NOTE: Note that kill is different from stop. Clusters once killed cannot be restarted.
fedml.api.cluster_kill(cluster_names: Tuple[str], api_key=None)
Arguments
cluster_name (Tuple[str]): Tuple of cluster names to stop.api_key (str=None): Your API key from TensorOpera AI platform (if not configured already).
Returns
Boolean indicating whether the clusters were successfully killed or not.
fedml.api.cluster_killall()
Kill (Tear Down) all existing clusters on your account on TensorOpera AI platform.
NOTE: Note that kill is different from stop. Clusters once killed cannot be restarted.
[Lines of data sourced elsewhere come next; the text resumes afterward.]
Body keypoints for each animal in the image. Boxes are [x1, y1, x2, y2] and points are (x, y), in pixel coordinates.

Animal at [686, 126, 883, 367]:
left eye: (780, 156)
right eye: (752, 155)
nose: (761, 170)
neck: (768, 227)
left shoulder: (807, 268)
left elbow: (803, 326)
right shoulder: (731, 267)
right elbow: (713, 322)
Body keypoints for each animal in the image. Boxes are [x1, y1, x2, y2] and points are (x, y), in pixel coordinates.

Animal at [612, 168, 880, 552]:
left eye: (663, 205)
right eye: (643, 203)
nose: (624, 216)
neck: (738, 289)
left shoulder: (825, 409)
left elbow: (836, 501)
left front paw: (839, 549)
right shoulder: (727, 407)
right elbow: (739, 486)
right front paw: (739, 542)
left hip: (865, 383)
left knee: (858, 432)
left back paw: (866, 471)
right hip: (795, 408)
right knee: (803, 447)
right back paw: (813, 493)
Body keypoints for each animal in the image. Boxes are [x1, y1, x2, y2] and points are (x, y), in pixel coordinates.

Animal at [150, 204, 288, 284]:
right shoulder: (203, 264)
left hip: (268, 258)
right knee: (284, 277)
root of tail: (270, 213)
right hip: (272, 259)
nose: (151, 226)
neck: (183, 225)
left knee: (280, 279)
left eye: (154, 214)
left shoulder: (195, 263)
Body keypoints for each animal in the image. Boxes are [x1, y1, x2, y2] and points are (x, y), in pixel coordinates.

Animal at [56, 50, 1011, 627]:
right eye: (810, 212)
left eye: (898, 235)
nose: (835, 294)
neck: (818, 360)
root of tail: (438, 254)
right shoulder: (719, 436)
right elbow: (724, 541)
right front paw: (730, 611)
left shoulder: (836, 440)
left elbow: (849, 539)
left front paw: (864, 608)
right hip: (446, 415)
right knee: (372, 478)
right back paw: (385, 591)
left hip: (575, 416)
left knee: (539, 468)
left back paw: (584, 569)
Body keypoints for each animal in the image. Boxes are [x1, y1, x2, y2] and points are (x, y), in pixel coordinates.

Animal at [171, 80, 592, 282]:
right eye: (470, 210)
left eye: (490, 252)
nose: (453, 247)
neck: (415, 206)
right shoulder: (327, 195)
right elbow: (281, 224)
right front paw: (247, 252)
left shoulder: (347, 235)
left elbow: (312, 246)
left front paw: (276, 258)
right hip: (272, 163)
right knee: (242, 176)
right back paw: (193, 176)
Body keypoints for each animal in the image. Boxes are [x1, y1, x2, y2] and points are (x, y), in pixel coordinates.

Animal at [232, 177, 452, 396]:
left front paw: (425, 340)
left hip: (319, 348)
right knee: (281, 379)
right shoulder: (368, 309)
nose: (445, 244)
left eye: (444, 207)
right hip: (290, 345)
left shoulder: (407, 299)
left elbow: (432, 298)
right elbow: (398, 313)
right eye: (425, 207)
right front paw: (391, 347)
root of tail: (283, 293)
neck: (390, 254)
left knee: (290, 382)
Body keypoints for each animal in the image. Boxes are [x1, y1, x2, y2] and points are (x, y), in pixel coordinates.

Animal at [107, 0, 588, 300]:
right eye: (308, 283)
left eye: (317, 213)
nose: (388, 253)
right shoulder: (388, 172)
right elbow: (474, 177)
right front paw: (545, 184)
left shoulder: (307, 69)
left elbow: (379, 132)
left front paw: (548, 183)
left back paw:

fedml.api.cluster_killall(api_key=None)
Arguments
api_key (str=None): Your API key from TensorOpera AI platform (if not configured already).
Returns
Boolean indicating whether the clusters were successfully killed or not.
Result Codes
| Code | Name | Message |
|---|---|---|
| 0 | LAUNCH_JOB_STATUS_REQUEST_SUCCESS | LAUNCH_REQUEST_SUCCESS |
| 1 | RESOURCE_MATCHED_STATUS_MATCHED | MATCHED |
| 2 | RESOURCE_MATCHED_STATUS_JOB_URL_ERROR | ERROR_JOB_URL |
| 3 | RESOURCE_MATCHED_STATUS_INVALID_PARAMS | INVALID_PARAMS |
| 4 | RESOURCE_MATCHED_STATUS_BLOCKED | BLOCKED |
| 5 | RESOURCE_MATCHED_STATUS_QUEUED | QUEUED |
| 6 | RESOURCE_MATCHED_STATUS_BIND_CREDIT_CARD_FIRST | BIND_CREDIT_CARD_FIRST |
| 7 | RESOURCE_MATCHED_STATUS_QUERY_CREDIT_CARD_BINDING_STATUS_FAILED | QUERY_CREDIT_CARD_BINDING_STATUS_FAILED |
| 8 | RESOURCE_MATCHED_STATUS_NO_RESOURCES | NO_RESOURCES |
| 9 | RESOURCE_MATCHED_STATUS_REQUEST_FAILED | REQUEST_FAILED |
| 10 | LAUNCH_JOB_STATUS_REQUEST_FAILED | LAUNCH_REQUEST_FAILED |
| 11 | LAUNCH_JOB_STATUS_JOB_URL_ERROR | LAUNCH_ERROR_JOB_URL |
| 12 | LAUNCH_JOB_STATUS_JOB_CANCELED | LAUNCH_ERROR_JOB_CANCELED |
| 13 | LAUNCH_JOB_STATUS_NO_JOBS | LAUNCH_ERROR_NO_JOBS |
| 14 | RESOURCE_MATCHED_STATUS_QUEUE_CANCELED | QUEUE_CANCELED |
| 15 | CLUSTER_CONFIRM_FAILED | CLUSTER_CONFIRM_FAILED |
| 16 | CLUSTER_CREATION_FAILED | CLUSTER_CREATION_FAILED |
| 17 | LAUNCH_JOB_STATUS_INVALID | LAUNCH_JOB_STATUS_INVALID |
| 18 | LAUNCH_JOB_STATUS_BLOCKED | LAUNCH_JOB_STATUS_BLOCKED |
| 19 | APP_UPDATE_FAILED | APP_UPDATE_FAILED |